Lagu 'Ye Tuhantu' masih terngiang-ngiang ketika saya memacu motor honda pitung saya membelah kegelapan malam kota ini..

Rabu, 01 November 2017

Di Bawah Naungan Atap Parkiran Motor


Hujan turun dengan derasnya sambil disertai angin badai dan petir yang menyambar-nyambar, persis setelah moderator menutup acara diskusi 'Peran Seni Kontemporer Dalam Merajut Tenun Kebangsan' malam itu. Amukan semesta membuat saya dan beberapa peserta lain yang rata-rata masih kuliah terpaksa harus tertahan di bawah atap parkiran motor yang tak seberapa besar. 

Seorang mahasiswa membuka percakapan demi menghangatkan suasana seraya menawarkan sebatang rokok menthol. Dan terjadilah dialog seperti yang terangkum dibawah ini:

Mahasiswa 1: Mas, jadi kalo menurut mas, karya seni yang bagus itu tuh seperti apa sih?

Saya: Karya seni yang bagus jaman now itu adalah karya seni yang sulit dipahami sama logika masyarakat umum. Semakin sulit dimengerti, artinya semakin bagus.

Mahasiswa 1: Maksudnya gimana mas? 
Saya: Itulah yang namanya kesenian adiluhung. Semakin berjarak dari pemahaman orang banyak, berarti semakin ekslusif karyanya. Dangdut itu jelas bukan seni karena terlalu merakyat. Tapi kalo musik jazz itu baru seni kelas atas. Adiluhung. Ngerti dong?

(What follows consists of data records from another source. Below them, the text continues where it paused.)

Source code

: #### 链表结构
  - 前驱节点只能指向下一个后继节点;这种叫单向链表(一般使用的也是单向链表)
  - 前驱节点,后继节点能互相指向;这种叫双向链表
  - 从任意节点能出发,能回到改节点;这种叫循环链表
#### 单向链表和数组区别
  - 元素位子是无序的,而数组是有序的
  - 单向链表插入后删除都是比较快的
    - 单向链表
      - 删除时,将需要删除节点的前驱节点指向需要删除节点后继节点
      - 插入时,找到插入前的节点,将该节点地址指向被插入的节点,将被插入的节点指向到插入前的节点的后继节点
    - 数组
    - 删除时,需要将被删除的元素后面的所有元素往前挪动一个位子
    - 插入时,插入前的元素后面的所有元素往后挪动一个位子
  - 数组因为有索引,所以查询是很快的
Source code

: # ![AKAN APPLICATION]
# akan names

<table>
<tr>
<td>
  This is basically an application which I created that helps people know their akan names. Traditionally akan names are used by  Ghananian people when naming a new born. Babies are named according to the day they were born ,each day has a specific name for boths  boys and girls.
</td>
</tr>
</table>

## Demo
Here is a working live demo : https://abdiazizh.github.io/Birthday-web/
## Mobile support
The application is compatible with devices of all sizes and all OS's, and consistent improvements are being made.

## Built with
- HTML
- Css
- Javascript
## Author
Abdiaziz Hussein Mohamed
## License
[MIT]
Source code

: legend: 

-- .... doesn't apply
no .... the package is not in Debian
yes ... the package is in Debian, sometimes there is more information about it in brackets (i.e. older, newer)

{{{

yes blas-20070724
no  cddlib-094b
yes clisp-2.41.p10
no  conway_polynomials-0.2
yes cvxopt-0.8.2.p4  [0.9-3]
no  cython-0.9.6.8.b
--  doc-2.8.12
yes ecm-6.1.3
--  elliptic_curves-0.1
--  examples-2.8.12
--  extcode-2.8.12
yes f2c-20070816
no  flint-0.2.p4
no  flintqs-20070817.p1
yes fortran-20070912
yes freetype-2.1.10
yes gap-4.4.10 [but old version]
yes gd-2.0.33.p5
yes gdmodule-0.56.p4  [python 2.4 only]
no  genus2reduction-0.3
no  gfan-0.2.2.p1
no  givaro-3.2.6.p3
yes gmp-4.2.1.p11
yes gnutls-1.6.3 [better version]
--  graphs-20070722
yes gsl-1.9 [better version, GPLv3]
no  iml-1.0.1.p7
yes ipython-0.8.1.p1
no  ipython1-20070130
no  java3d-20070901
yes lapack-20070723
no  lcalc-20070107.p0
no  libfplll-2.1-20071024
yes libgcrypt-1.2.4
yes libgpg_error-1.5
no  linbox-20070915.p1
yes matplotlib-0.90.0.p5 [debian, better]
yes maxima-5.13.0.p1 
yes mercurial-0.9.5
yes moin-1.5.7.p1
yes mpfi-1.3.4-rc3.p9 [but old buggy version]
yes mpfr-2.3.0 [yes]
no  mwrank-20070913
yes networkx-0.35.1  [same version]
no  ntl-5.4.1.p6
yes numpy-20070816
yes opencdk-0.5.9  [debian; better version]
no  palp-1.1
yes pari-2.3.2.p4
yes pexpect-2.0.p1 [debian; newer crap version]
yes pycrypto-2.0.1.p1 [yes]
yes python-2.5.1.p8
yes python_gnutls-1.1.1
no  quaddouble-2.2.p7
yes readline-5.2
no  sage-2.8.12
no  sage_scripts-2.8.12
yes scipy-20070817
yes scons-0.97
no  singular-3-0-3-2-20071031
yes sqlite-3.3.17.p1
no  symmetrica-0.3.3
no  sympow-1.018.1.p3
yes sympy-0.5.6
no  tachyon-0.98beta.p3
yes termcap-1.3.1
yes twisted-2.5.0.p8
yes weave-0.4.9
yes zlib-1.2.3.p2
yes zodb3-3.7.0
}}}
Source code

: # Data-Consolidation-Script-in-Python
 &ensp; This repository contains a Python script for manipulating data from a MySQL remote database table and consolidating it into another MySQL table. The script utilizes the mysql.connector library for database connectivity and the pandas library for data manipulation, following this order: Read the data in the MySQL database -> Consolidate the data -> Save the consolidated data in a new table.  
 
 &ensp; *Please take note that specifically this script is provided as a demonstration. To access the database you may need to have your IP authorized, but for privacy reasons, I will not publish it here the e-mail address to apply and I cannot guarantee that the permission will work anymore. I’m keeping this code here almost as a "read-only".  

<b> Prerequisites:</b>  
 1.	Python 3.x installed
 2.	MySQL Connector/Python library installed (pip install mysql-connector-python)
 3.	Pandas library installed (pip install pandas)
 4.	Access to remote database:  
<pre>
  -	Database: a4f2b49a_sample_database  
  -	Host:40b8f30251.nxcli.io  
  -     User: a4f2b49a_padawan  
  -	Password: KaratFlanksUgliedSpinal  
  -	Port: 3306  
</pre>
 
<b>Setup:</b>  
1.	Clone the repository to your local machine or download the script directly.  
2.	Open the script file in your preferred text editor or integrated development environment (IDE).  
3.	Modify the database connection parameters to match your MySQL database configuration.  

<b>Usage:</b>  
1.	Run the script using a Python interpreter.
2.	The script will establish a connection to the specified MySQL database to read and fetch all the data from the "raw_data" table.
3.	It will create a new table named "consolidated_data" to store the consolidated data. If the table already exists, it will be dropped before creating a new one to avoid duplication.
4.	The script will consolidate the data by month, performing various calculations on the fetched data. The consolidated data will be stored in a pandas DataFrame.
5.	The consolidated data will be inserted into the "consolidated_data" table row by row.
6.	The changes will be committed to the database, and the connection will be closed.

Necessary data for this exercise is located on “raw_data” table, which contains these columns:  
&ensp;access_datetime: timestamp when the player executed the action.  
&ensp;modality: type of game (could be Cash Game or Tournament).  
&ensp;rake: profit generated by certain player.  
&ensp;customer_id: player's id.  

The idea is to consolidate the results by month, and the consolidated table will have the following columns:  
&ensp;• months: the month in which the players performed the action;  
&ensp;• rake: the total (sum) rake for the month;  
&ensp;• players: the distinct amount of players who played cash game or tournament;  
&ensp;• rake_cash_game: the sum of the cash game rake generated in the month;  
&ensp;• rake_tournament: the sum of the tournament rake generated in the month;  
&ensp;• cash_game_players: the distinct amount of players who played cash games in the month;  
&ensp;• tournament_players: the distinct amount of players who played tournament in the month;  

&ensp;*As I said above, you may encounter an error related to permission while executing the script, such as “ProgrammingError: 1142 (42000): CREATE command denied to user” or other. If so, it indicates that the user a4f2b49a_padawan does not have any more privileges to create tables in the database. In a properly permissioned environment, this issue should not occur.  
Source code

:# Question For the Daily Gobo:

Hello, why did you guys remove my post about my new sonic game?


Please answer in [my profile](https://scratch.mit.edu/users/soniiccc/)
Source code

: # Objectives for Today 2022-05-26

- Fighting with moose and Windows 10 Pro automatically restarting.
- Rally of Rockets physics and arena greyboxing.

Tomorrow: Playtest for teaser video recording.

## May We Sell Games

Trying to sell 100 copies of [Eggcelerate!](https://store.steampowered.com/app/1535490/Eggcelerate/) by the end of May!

Mahasiswa 1,2,3 dan 4 : (Manggut-manggut dengan ragu) 

Mahasiswa 2: Kalo gitu caranya, masyarakat awam ga bisa dong menikmati karya-karya seni yang adiluhung itu?
Saya: Yaa Jelas. Sebab kepentingannya apa? Untuk makan besok aja masih mikir kok. Pake sok-sokan pengen nikmatin karya seni. 

Mahasiswa 3: Tapi kan sering tuh, banyak yang bilang kalo seni itu turut berperan dalam memajukan kebudayaan. Dan (konon katanya) seiring sejalan dalam gerak nafas masyarakat dan segala problematikanya?
Saya : Ah kata siapa? Itu kan cuma slogan aja biar kelihatan lebih berbudaya dan merakyat. Aslinya ya gak gitu. Udah ketinggalan jamanlah. Semakin terlihat intelektual, semakin spesifik dan ahirnya semakin berjarak sama logika dan kepentingan publik, itulah yang bagus! Kalo buat kamu, meme-meme kacangan itu aja udah cukup kok.

Mahasiswa 1: Tapi mas..
Saya: Bagi dululah rokokmu sebatang lagi please..
Mahasiswa 1: Yahh.. Abis bang

Saya merogoh kantong celana belakang dan puji Tuhan Alhamdulillah, ternyata kebiasaan saya dalam menyimpan puntung rokok di saku celana tidak sia-sia.
Mereka masih menatap saya dengan sejuta keraguan. Sementara saya membakar rokok puntung saya yang masih menyisakan kenikmatan dalam satu tarikan terakhir dan hujan pun reda.